Hi all,
I frequently need to query specific subsets of resources; the subsets are
determined at runtime, so are unpredictable - I may need to query all the
resources, or just a handful. Each query extracts a few properties.
*Example*: I have 10,000 resources in the model, and I want to query 1000 of
them (selected according to arbitrary criteria, probably as a result of an
earlier query) to get their latitude and longitude, so I can plot them on a
map.
The naive way is to make 1000 separate queries:
SELECT ?lat ?lon {<http://example.com#myresource123> <http://example.com#lat>
?lat; <http://example.com#lon> ?lon}
This gets rather slow for larger datasets.

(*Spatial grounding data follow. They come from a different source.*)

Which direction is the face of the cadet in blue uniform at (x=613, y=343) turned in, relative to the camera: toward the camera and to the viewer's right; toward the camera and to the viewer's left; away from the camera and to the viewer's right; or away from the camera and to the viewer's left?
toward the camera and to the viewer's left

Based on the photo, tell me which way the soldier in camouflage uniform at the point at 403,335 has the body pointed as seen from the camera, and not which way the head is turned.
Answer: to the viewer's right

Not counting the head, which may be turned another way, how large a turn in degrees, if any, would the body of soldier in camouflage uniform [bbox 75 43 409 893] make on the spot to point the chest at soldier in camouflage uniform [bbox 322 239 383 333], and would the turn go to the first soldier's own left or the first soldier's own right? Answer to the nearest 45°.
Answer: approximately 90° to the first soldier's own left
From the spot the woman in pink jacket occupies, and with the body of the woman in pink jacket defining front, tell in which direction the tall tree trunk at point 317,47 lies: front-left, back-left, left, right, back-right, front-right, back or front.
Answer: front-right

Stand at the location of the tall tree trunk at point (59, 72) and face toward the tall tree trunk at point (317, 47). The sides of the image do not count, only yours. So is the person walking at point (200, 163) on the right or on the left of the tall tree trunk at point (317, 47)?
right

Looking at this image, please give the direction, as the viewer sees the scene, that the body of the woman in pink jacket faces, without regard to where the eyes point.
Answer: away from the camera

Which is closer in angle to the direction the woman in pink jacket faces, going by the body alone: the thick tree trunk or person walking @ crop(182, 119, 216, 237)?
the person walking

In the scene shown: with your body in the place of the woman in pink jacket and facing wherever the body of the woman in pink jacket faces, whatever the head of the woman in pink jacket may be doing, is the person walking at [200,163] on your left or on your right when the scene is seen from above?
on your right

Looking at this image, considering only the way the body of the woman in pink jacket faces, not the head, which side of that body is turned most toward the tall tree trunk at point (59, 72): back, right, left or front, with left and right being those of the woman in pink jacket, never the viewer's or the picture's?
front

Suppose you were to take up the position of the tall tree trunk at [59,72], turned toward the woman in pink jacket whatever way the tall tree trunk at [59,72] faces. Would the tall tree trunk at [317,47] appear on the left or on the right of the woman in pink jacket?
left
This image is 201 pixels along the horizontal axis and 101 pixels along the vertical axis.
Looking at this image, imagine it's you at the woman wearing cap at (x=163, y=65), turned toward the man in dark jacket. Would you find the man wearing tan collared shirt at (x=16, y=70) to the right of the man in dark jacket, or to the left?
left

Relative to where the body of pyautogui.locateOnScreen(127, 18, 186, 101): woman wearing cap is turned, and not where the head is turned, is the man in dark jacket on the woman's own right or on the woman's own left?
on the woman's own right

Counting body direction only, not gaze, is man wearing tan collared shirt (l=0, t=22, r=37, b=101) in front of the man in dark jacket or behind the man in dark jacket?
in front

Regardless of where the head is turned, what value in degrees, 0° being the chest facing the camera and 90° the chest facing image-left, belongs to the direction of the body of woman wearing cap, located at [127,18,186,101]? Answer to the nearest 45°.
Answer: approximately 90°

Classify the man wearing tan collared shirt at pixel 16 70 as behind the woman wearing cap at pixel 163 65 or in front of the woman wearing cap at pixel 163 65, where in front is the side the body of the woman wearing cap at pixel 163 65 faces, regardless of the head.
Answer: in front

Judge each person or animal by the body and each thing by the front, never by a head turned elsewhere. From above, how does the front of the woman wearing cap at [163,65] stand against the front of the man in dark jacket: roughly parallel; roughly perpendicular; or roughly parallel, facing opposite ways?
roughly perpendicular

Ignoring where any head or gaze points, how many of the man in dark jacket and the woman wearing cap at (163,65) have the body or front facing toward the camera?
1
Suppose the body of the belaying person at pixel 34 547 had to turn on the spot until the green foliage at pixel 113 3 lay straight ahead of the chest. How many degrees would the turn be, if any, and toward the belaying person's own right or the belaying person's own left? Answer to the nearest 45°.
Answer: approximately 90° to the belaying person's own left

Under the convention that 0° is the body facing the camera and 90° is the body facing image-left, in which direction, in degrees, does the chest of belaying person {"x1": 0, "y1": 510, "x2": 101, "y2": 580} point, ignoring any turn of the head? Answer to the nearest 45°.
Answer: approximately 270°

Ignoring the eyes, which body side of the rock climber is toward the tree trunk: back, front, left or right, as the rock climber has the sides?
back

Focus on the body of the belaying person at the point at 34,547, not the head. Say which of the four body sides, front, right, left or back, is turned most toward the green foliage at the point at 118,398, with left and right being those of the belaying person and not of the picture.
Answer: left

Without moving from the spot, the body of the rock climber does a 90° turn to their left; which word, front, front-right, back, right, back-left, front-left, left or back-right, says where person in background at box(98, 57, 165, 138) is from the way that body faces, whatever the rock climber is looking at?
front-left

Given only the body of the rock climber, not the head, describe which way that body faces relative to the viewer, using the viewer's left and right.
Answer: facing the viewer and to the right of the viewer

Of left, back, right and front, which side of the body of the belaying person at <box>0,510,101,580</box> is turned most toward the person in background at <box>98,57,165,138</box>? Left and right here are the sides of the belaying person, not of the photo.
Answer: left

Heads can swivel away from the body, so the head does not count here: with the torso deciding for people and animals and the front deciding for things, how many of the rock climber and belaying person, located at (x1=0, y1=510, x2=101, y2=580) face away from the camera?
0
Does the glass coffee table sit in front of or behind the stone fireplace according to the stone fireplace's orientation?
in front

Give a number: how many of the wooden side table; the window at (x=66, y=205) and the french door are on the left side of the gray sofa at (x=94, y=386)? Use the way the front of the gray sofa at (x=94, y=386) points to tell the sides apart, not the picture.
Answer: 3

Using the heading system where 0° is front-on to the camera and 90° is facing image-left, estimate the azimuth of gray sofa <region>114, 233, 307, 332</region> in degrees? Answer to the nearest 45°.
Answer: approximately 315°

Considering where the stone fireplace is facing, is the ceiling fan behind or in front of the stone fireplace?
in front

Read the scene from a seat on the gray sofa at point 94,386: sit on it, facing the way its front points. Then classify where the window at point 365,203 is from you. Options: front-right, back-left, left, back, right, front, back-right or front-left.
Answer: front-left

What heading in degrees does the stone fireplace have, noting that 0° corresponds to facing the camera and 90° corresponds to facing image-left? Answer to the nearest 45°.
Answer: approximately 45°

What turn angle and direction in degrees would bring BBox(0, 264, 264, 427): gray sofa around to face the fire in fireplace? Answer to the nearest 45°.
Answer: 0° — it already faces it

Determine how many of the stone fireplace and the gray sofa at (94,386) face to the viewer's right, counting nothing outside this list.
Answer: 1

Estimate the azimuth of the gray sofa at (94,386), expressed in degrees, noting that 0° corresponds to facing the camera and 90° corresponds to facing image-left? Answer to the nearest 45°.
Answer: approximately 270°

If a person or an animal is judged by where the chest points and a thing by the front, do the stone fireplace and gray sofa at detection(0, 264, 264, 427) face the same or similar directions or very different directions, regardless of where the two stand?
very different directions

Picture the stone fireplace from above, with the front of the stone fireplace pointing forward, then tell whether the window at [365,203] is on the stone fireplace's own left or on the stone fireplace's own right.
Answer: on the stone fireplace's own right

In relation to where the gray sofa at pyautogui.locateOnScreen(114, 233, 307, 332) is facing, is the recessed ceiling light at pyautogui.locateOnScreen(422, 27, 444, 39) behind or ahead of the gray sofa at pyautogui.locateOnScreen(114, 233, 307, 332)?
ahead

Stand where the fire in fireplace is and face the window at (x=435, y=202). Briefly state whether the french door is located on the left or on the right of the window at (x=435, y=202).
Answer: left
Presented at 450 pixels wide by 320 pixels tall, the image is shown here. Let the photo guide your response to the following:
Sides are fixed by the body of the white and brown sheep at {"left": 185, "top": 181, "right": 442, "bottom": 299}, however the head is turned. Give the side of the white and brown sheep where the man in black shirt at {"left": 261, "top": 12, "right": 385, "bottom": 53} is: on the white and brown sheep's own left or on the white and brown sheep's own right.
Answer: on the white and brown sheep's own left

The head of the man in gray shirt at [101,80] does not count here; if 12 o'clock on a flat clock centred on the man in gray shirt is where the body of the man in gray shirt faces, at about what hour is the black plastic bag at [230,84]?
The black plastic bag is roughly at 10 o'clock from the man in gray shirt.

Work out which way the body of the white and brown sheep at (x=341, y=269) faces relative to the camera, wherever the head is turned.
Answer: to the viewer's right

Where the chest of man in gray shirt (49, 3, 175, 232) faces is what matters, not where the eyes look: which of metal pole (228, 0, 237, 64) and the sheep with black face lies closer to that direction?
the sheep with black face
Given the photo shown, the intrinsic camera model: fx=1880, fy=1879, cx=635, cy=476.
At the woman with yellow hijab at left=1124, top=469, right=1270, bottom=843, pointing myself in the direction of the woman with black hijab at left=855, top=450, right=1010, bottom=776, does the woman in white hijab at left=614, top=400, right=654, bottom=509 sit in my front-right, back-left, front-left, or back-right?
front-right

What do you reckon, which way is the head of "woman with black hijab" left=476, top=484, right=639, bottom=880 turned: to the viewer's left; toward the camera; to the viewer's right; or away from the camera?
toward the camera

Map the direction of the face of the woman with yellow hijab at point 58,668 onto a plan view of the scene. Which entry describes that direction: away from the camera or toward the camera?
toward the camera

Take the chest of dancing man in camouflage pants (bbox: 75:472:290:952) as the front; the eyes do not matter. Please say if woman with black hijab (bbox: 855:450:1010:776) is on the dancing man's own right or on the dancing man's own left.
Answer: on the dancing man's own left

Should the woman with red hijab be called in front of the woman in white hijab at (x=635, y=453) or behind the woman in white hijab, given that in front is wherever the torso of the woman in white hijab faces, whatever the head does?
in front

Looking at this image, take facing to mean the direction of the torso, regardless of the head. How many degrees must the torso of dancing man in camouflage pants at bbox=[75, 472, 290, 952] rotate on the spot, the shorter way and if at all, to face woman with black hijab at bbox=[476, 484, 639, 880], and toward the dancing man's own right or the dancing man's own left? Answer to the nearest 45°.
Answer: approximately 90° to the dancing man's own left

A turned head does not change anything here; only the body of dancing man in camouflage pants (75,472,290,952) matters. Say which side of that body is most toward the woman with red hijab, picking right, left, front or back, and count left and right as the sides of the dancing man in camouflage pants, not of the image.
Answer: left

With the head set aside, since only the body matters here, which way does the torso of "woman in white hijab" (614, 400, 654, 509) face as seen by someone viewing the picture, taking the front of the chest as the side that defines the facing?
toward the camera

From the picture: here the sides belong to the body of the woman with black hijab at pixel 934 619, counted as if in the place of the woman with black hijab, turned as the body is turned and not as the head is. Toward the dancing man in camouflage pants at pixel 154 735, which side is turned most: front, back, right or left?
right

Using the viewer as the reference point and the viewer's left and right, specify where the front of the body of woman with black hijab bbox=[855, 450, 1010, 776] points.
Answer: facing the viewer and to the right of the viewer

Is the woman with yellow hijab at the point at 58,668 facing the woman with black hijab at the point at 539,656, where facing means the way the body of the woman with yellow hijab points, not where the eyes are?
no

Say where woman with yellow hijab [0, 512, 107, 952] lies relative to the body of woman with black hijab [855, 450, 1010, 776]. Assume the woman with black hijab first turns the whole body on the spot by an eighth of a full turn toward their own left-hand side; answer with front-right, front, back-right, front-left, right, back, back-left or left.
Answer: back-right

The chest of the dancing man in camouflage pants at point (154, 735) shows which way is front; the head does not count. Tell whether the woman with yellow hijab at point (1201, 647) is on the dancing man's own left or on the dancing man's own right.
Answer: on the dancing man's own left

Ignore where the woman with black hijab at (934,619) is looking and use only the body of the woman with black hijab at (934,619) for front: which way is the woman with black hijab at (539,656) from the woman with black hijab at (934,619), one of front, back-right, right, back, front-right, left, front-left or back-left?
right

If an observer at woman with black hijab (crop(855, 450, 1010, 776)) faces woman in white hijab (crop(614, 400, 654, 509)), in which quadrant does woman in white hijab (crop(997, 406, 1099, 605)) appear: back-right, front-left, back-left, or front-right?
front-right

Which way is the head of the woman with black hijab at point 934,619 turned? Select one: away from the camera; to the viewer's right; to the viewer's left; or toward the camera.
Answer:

Another approach would be to simply query *all *resources in a single query,
and discard the unwanted solutions. Typically this is a similar speed to the
naive approach above, and clearly doesn't scale well!
What I am currently trying is a query that lists the resources of interest,
using a filter and the IN function, e.g.
SELECT ?res ?lat ?lon {?res <http://example.com#lat> ?lat; <
http://example.com#lon> ?lon . filter( ?res IN(<
http://example.com#myresource123>,<http://example.com#myresource124>,...) )}
This works well for small numbers of resources (a few tens) in the list
passed to IN(), giving something like a 10-fold speed increase.
However, performance rapidly drops off as the number grows into 100s or
1000s.
I have implemented a form of batching, where I do 20 queries each with 50
resources in the list, for example - and this helps greatly, though adds
complexity.
*
So my question (finally) is: *
Is the performance of the IN() function O(n), and if so can anything be
easily done to improve this?
and, is there a better way to do this kind of query?
Thanks,
David.